El Niño and Hot Air Balloons: Your Growing Season Forecast

Read Time: 3 minutes
July 3, 2023
Dr. Zach Hansen
Weather Science Team Manager at Climate

What do you get when you push a big mass of cold air into a big mass of warm air? A thunderstorm. We’ve all heard it before, on our morning or evening weather forecasts: a cold front collides with a warm front. But why? What’s really going on in the clouds that causes these storms to take form? And in light of El Niño moving in, what types of storms can we expect this summer?

What Do Thunderstorms Have To Do with El Niño?

Let’s start with a recap. Last December, we were still experiencing La Niña, with colder weather in the upper half of the United States and wetter weather on the west coast. Earlier this year, it became certain that we were moving away from La Niña, but what was ahead of us was unclear. Now, we can say with full confidence that El Niño is here. And beware, he’s coming in hot. Dynamical models are predicting that we can expect a stronger-than-normal El Niño, likely to continue through the winter of 2023/24.

Let’s talk about what this means for our forecast. In the majority of the United States, we can expect especially warm temperatures, with the Corn Belt being the exception. For those farming in the Midwestern U.S., we can expect around average, if not slightly warmer temperatures. We are also quite confident that we will experience more rainfall than normal, especially in the Midwest–specifically the mid-Mississippi River valley, approximately from the Missouri border and downward. Recent seasonal outlooks have also forecasted relief for the Eastern Nebraska, Western Iowa, and Kansas regions.

Above average rainfall can be expected, especially in the Great Plains and Central Midwest.

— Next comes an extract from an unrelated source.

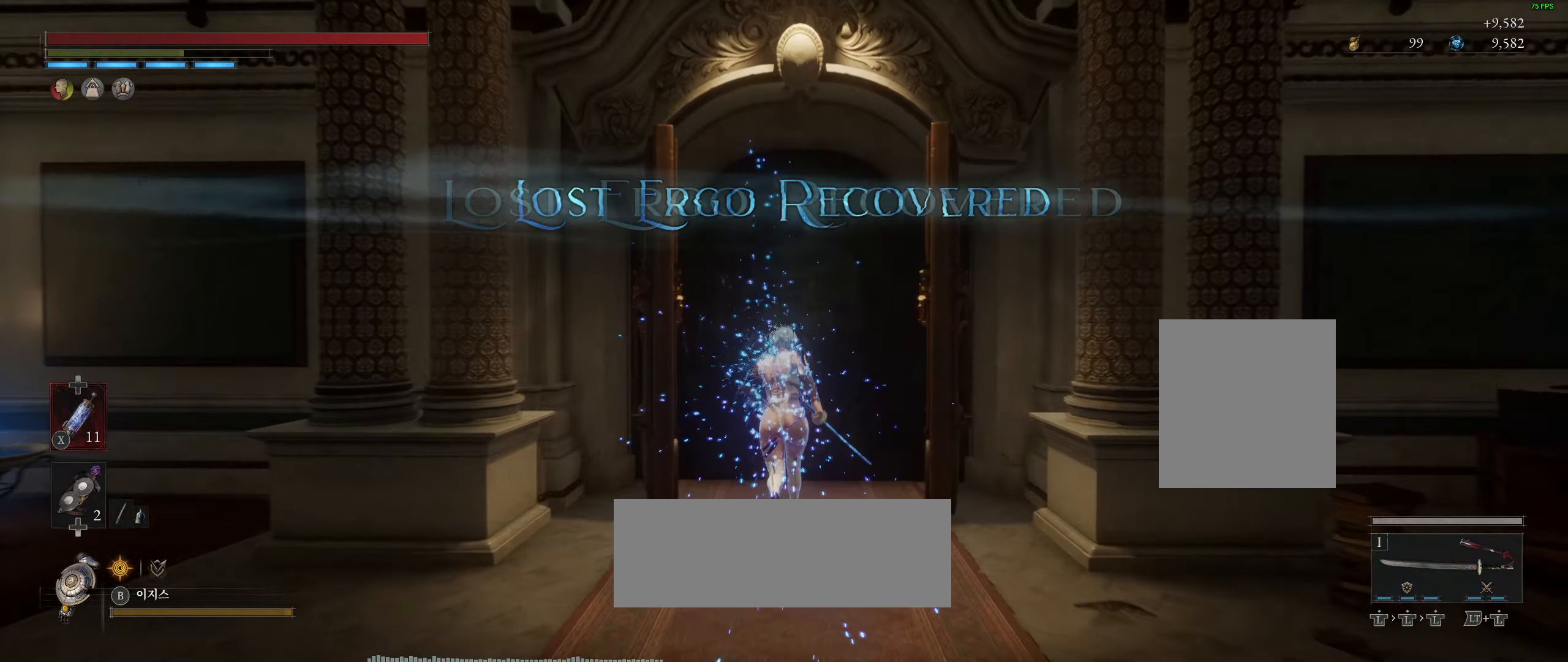
{"dt_ms": 500, "buttons": [], "left_stick": "center", "events": [[333, "left_stick", "center"], [366, "Y", "down"], [466, "Y", "up"]]}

But how much rain is too much? The excess rainfall could be problematic in areas like the Ohio River valley, and necessary GDU’s may be difficult to achieve. In general, there is potential for flooding in low-lying areas, as this extra precipitation will likely be enough to be considered severe rainfall. And with this severe rainfall comes–you guessed it–thunderstorms.

Anatomy of a Thunderstorm

Why does more rainfall mean more thunderstorms? Before we can answer that question, I want to introduce two ideas to keep in mind. First, cold air is heavy, and warm air is light. Second, when water condenses, it creates heat.


Warm Air Goes Up

Now, let’s break it down. A thunderstorm is essentially a huge updraft of warm air. Think of it like a big hot air balloon, rising up into the sky. But how do we get an updraft big enough to actually create a storm? Imagine a completely dry environment with one consistent temperature, all the way from the ground up into space. Now imagine an area on the surface that’s significantly warmer than that temperature–a really large surface heating anomaly. Since warm air rises in cooler environments, that warm air rises up like a hot air balloon and creates an updraft.


Moisture Enters the Scene

Now, let’s introduce moisture to our scenario. Below the cloud base, you have something called the boundary layer. This layer of air is an area where the properties of the air are essentially all the same, everywhere–and where water is not being condensed into clouds. Above this layer, we have the free troposphere, where clouds form.


Water Collects

When water condenses above the boundary layer, it gains heat, which in turn creates a temperature difference between the cloud and the air surrounding it. And since cool air is more dense than warm air, the cloud rises as it gains heat.


The Cycle Continues

Because of the moisture and the heat it gains as it condenses, we don’t need to rely on surface heating anomalies to help the cloud rise. We just need enough moisture to create a temperature difference. More rainfall means more moisture, more condensation, more warm clouds rising, and thus, more thunderstorms. At its essence, a thunderstorm is an upward draft of warm air with water around it.

The Good News

While more thunderstorms inevitably have the potential for more crop damage and flooding in some areas, there’s a silver lining to all this extra rain. The pattern has already begun to emerge this year, as seen in the drought levels across the country. As of now, there is little to no drought east of the Mississippi River, which was not the case in November of last year. We can expect drought levels to continue to decrease across the majority of the country, with a few exceptions, as we get further into the year. As always, we’ll do our best to keep you updated as the season progresses, but it’s shaping up to be a great growing season, and the majority of the growing region can expect sufficient rainfall to keep drought at bay.

About the Author

Dr. Zach Hansen is the Weather Science Team Manager at Climate. He has spent nearly three years at Climate, in a variety of roles all centered on weather. In his current role, he and his team work to ensure that weather data is used effectively in predictive models that help growers make a variety of decisions. Zach received his undergraduate degree in Atmospheric Science from the University of Utah, and his PhD in Atmospheric Science from the University of Wisconsin-Madison. Prior to joining Climate, Zach worked as a research scientist at Nanjing University in China, where he examined the life cycles and characteristics of thunderstorms on a variety of scales.